» **TASK MATERIAL**
= = = = = = =

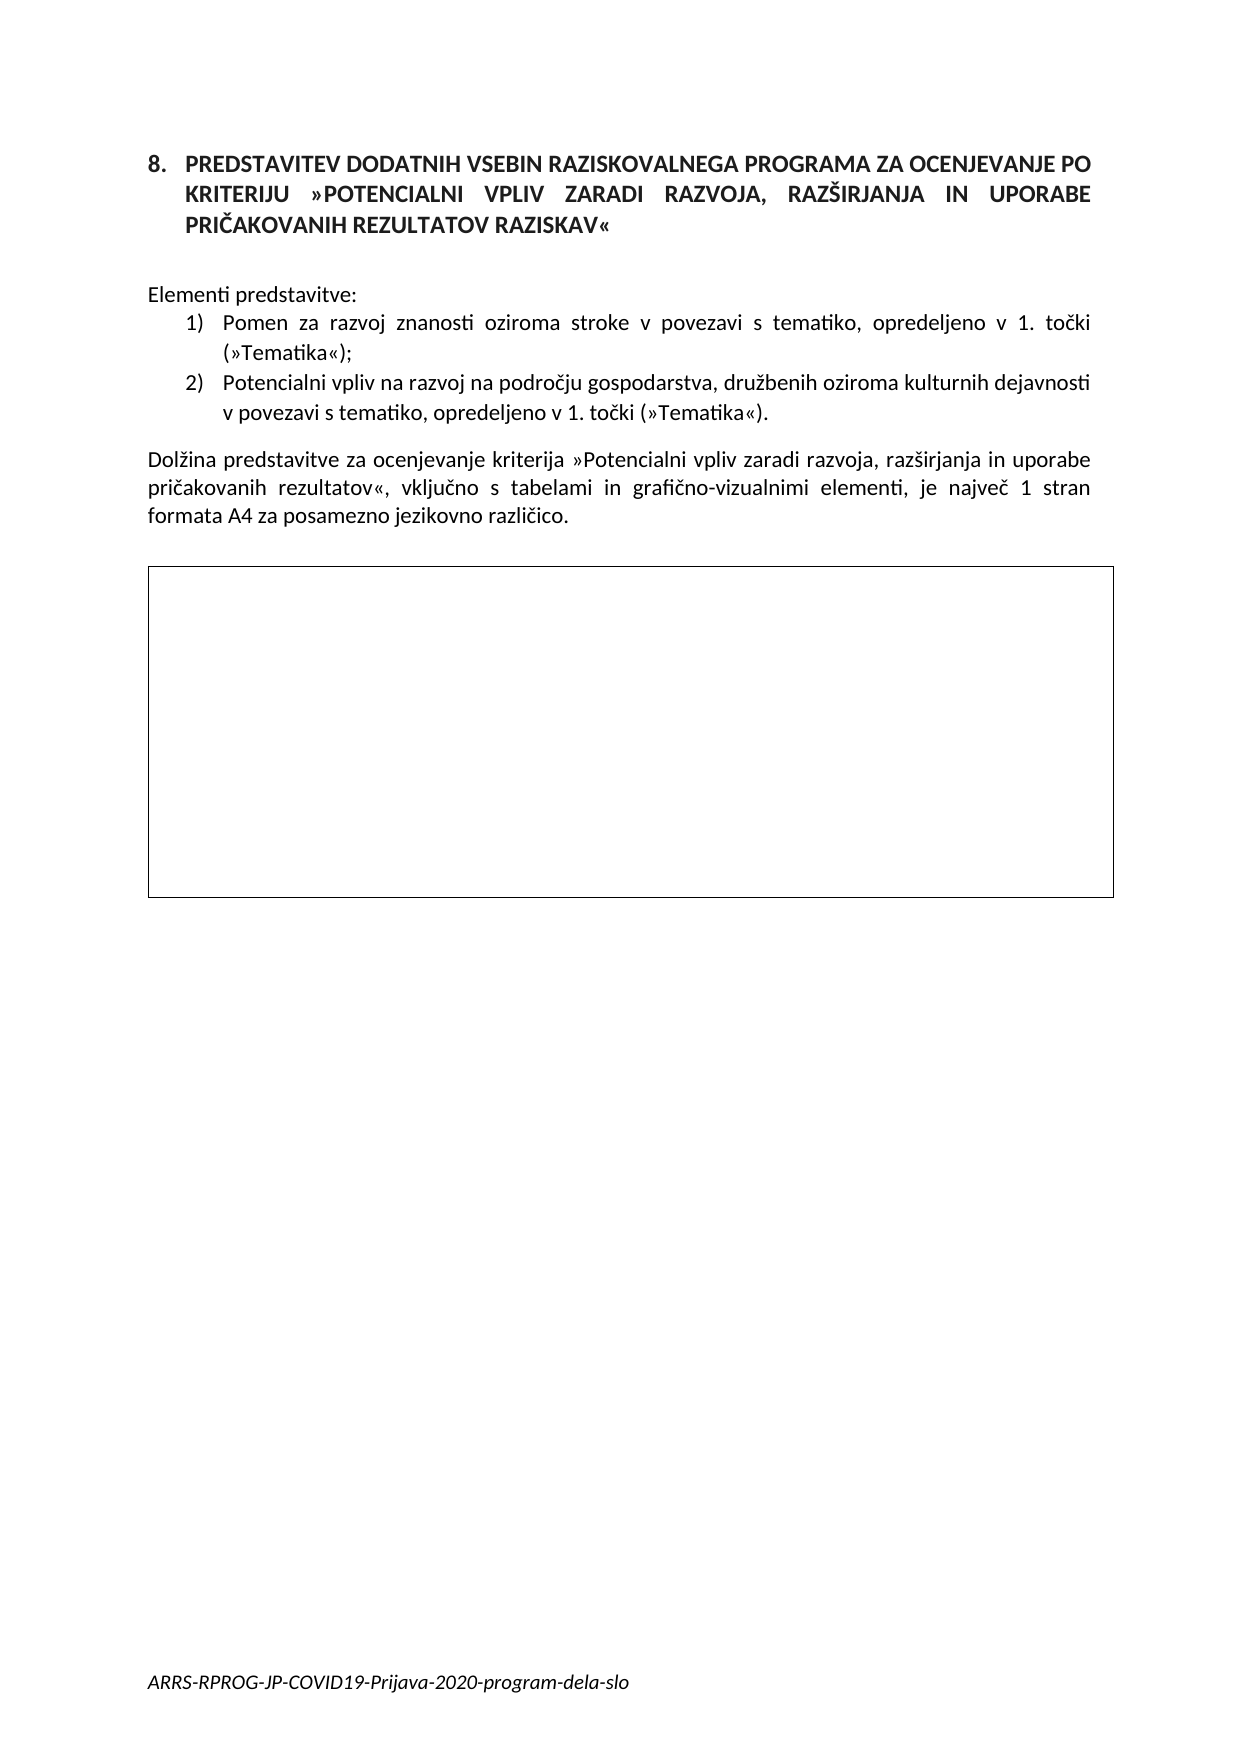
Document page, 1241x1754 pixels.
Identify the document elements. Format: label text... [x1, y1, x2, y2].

text Dolžina predstavitve za ocenjevanje kriterija »Potencialni vpliv zaradi razvoja, razširjanja in uporabe pričakovanih rezultatov«, vključno s tabelami in grafično-vizualnimi elementi, je največ 1 stran formata A4 za posamezno jezikovno različico. [148, 445, 1092, 529]
subtitle PREDSTAVITEV DODATNIH VSEBIN RAZISKOVALNEGA PROGRAMA ZA OCENJEVANJE PO KRITERIJU »POTENCIALNI VPLIV ZARADI RAZVOJA, RAZŠIRJANJA IN UPORABE PRIČAKOVANIH REZULTATOV RAZISKAV« [148, 148, 1092, 239]
list Potencialni vpliv na razvoj na področju gospodarstva, družbenih oziroma kulturnih dejavnosti v povezavi s tematiko, opredeljeno v 1. točki (»Tematika«). [185, 368, 1092, 426]
text Elementi predstavitve: [148, 280, 1092, 308]
table_header [149, 567, 1113, 897]
list Pomen za razvoj znanosti oziroma stroke v povezavi s tematiko, opredeljeno v 1. točki (»Tematika«); [185, 308, 1092, 366]
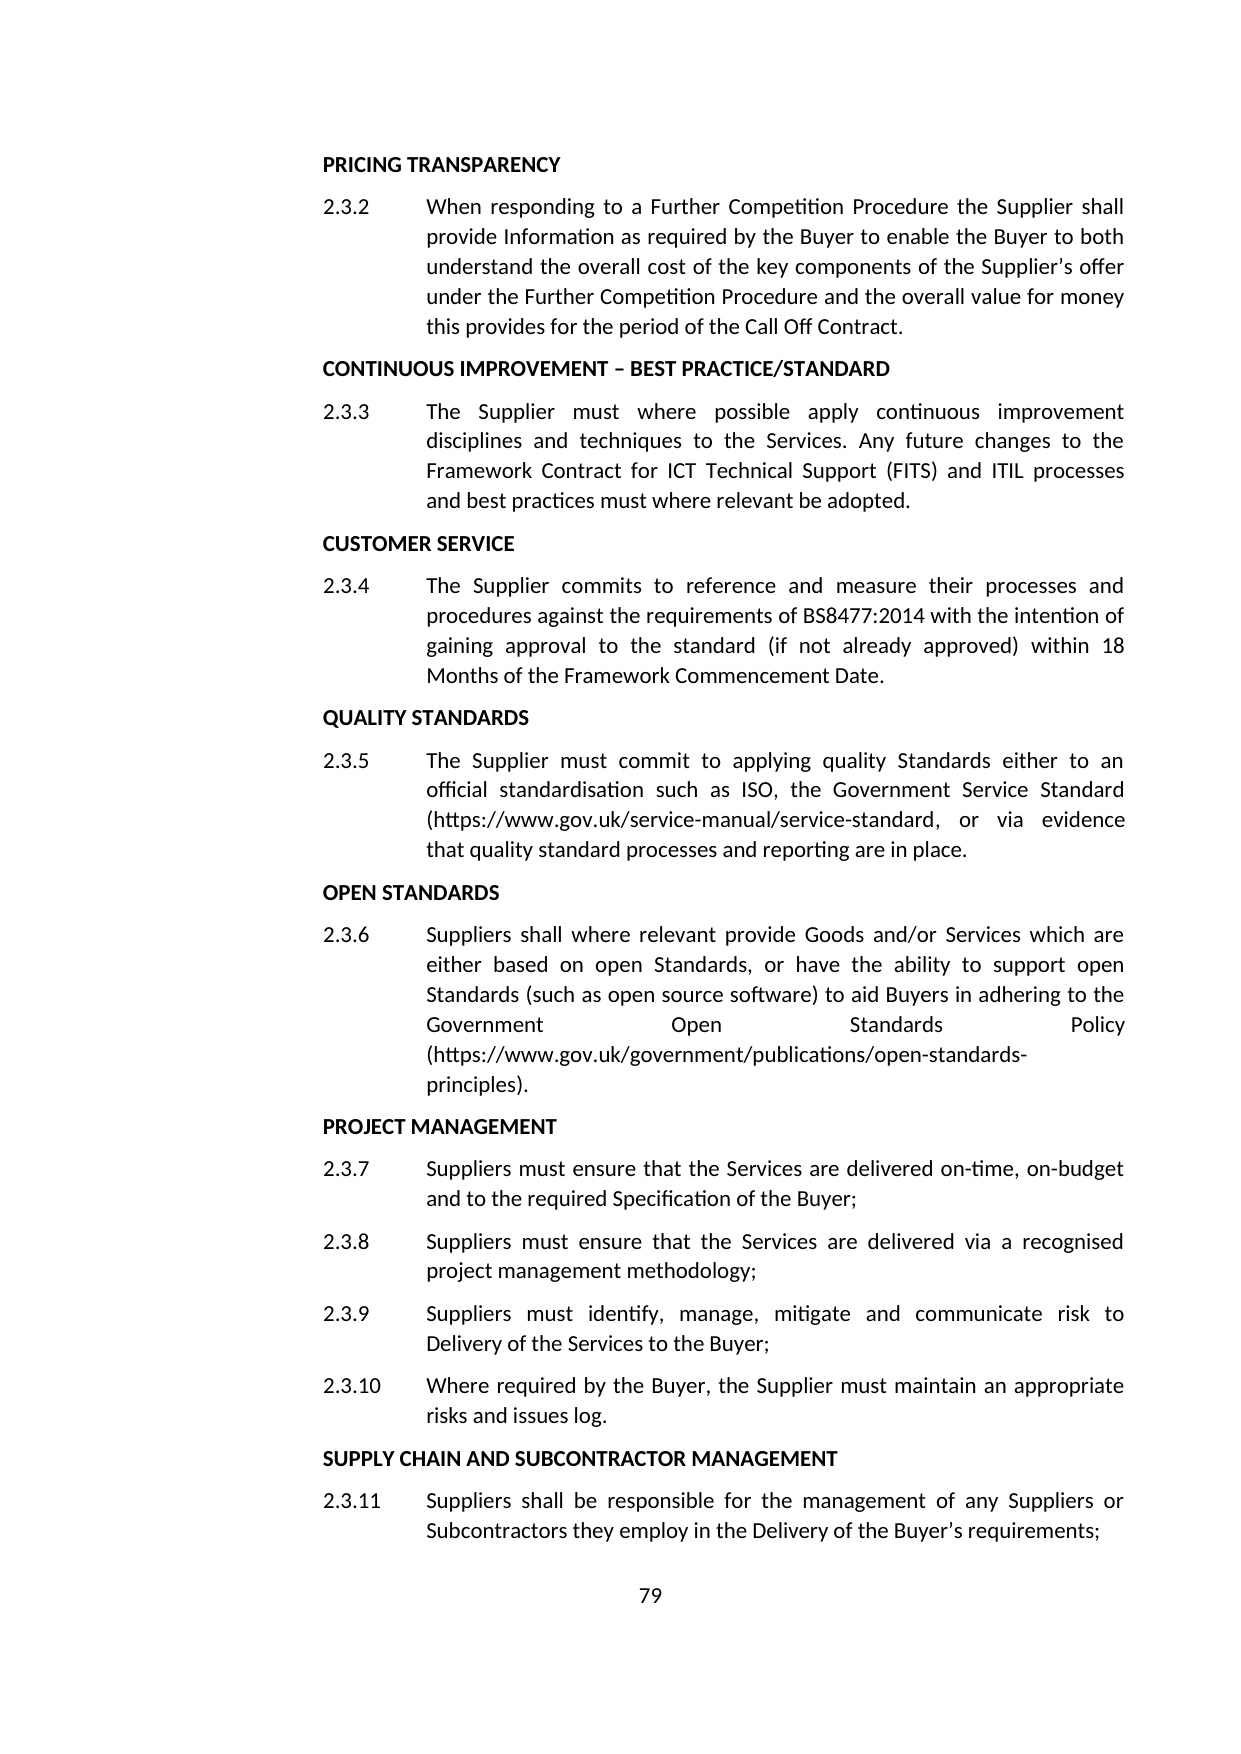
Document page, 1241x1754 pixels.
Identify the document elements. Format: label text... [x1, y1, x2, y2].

= = = = = = =

» **TRY IT**
Copy each of the entries above precisely, and drop whatever pictures they hold.

» **YOUR SOLUTION**
Document page, 1241x1754 pixels.
Identify the document elements. Format: label text... [x1, y1, x2, y2].

text Dolžina predstavitve za ocenjevanje kriterija »Potencialni vpliv zaradi razvoja, razširjanja in uporabe pričakovanih rezultatov«, vključno s tabelami in grafično-vizualnimi elementi, je največ 1 stran formata A4 za posamezno jezikovno različico. [148, 445, 1092, 529]
subtitle PREDSTAVITEV DODATNIH VSEBIN RAZISKOVALNEGA PROGRAMA ZA OCENJEVANJE PO KRITERIJU »POTENCIALNI VPLIV ZARADI RAZVOJA, RAZŠIRJANJA IN UPORABE PRIČAKOVANIH REZULTATOV RAZISKAV« [148, 148, 1092, 239]
list Potencialni vpliv na razvoj na področju gospodarstva, družbenih oziroma kulturnih dejavnosti v povezavi s tematiko, opredeljeno v 1. točki (»Tematika«). [185, 368, 1092, 426]
text Elementi predstavitve: [148, 280, 1092, 308]
table_header [149, 567, 1113, 897]
list Pomen za razvoj znanosti oziroma stroke v povezavi s tematiko, opredeljeno v 1. točki (»Tematika«); [185, 308, 1092, 366]
Document page, 1241x1754 pixels.
Identify the document elements. Format: label text... [x1, y1, x2, y2].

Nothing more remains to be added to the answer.